De Beers Invented Diamond Engagement Ring Tradition
According to this excerpted interview with Janine Roberts, author of Glitter & Greed: The Secret World of the Diamond Cartel, diamond monopolist De Beers invented the tradition of a diamond engagement ring:
Diamonds became engagement stones around the end of the recession. Ernest Oppenheimer, who was in control of De Beers in the 1930s, was shutting down diamond mines to control supply and keep the price of diamonds high. He sent his son Harry to New York to meet with advertisers, because he realized that he couldn’t have diamonds being bought up just by rich people. They needed something that would appeal to everyone.
Well, everyone has to get engaged. So they spent a million pounds a year (about $1.7 million) to establish the diamond engagement ring as a sacrament — a spiritual thing. “Diamonds are forever.” They invented that and advertised it at every high school at the time. They got Paramount Studios involved by having the female stars wearing diamonds and by creating diamonds films. Marilyn Monroe’s “Diamonds are a girl’s best friend” and such. That advertising campaign created the myth.

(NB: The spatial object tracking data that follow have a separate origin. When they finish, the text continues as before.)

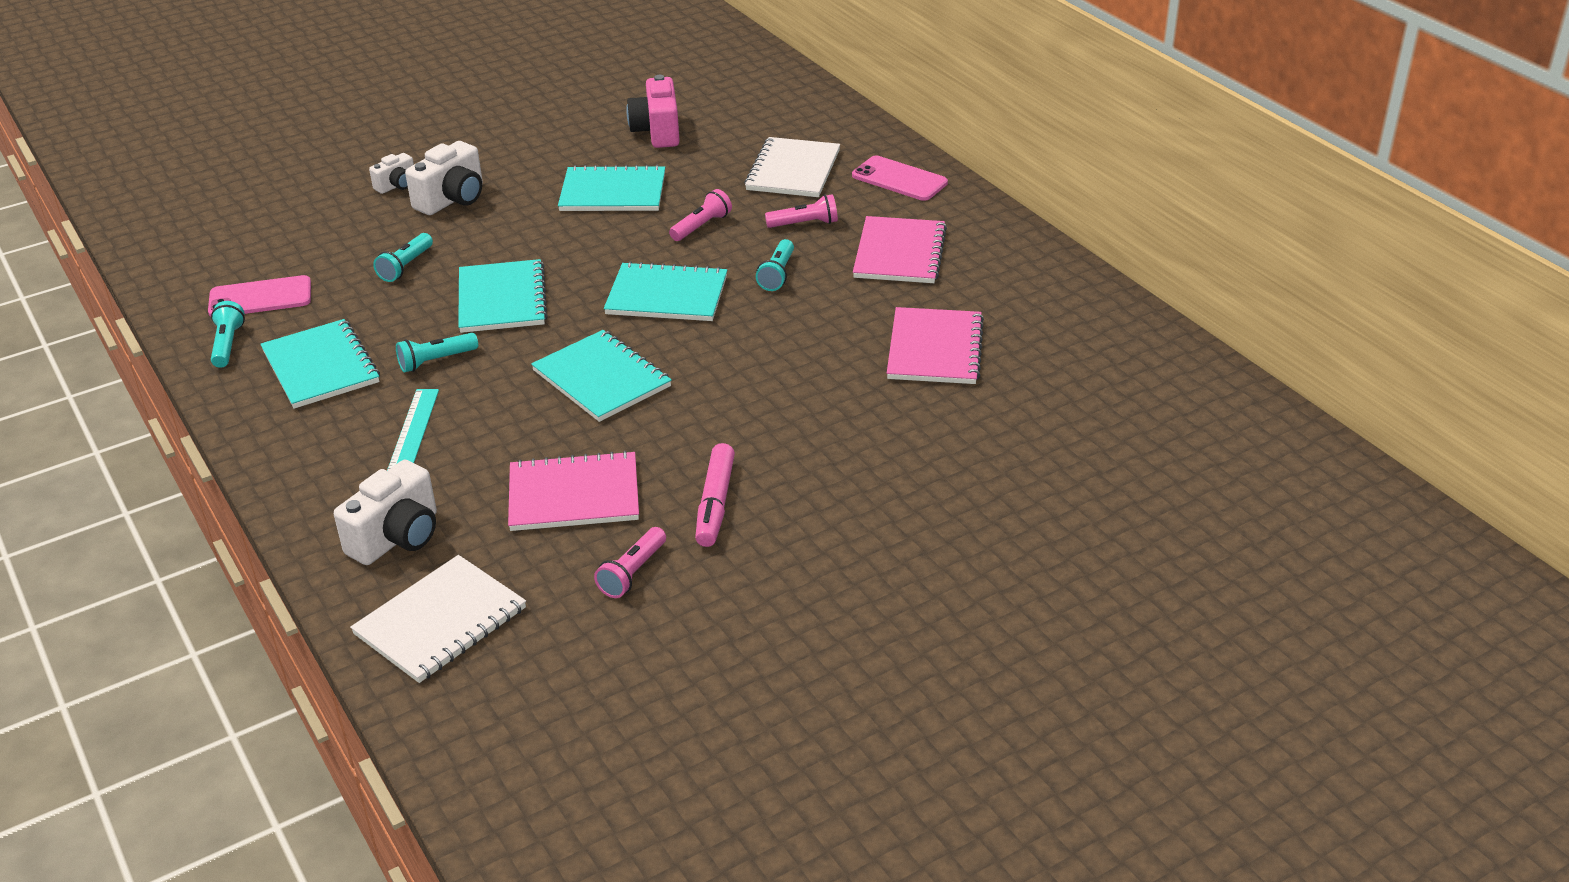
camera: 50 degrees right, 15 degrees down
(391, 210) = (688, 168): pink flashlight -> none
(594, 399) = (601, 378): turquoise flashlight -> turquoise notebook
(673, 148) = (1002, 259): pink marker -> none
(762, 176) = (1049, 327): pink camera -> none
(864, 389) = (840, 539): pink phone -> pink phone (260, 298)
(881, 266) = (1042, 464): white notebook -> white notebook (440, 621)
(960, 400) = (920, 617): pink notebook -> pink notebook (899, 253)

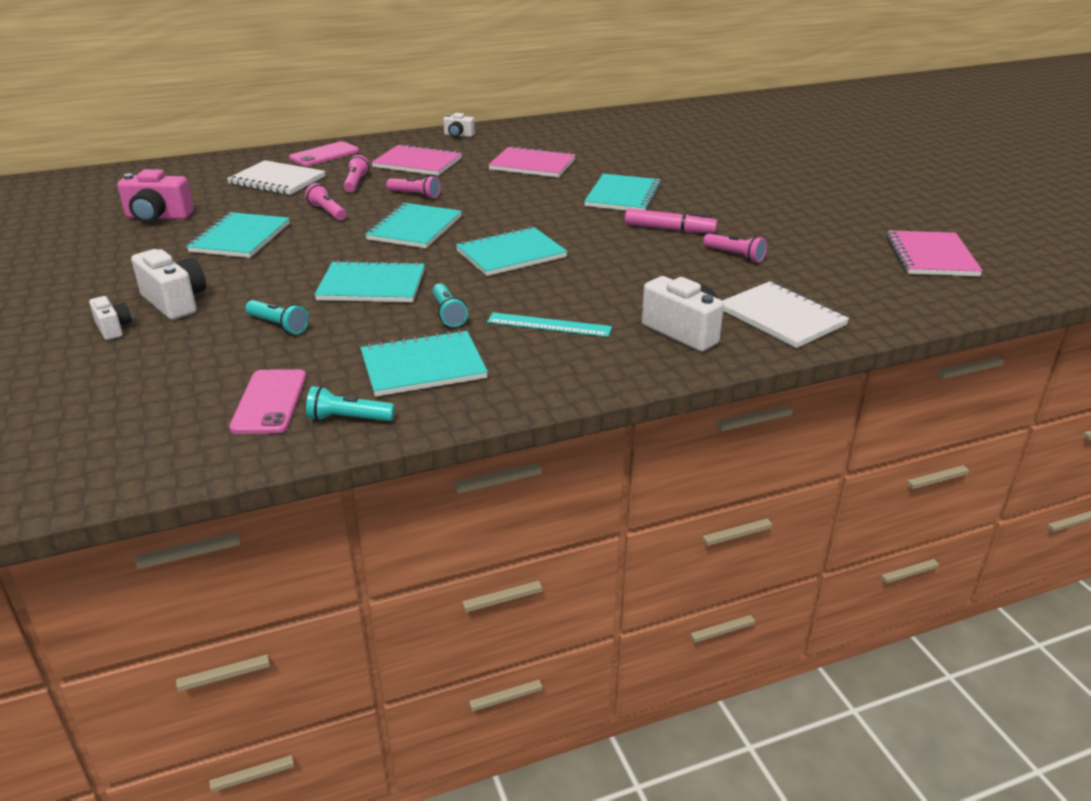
camera: 80 degrees left, 5 degrees down
(574, 495) = (648, 269): pink notebook -> pink notebook (931, 256)
(777, 274) = (415, 195): turquoise flashlight -> pink flashlight
(835, 448) = (623, 196): none -> turquoise notebook
(1036, 264) = (458, 135): none -> white camera

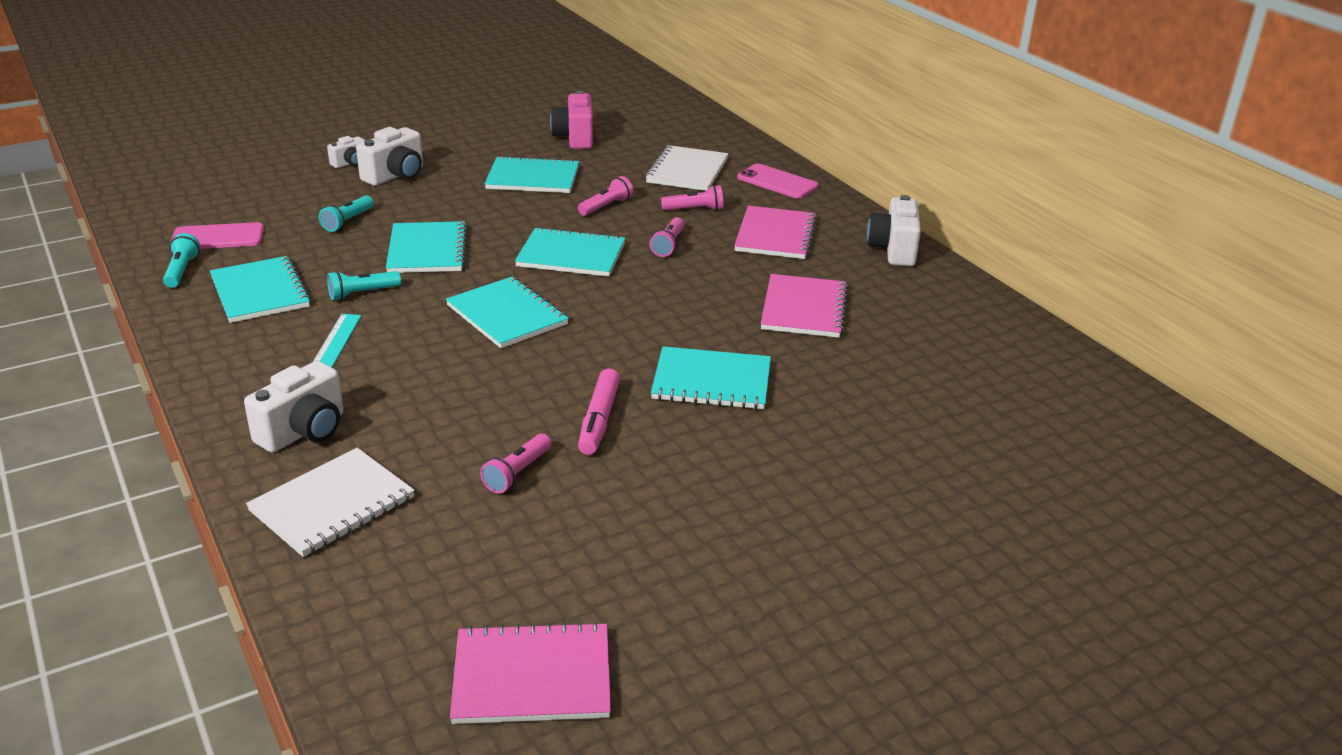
camera: 80 degrees right, 0 degrees up
(458, 135) = (893, 250): white camera -> white camera, size x1.74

This is an epic example of the power of advertising. De Beers invented a social norm requiring newlyweds to purchase an expensive diamond ring from De Beers. As of today, what was once an advertisement has become an institution of American culture, and its status as consumer manipulation is invisible. Even worse for us (but even better for De Beers), the manipulation has become self-enforcing: With the myth internalized, the receipt of a diamond engagement ring is rewarded with verbal approval, while the absence of a diamond engagement ring is punished by verbal disapproval and gossip.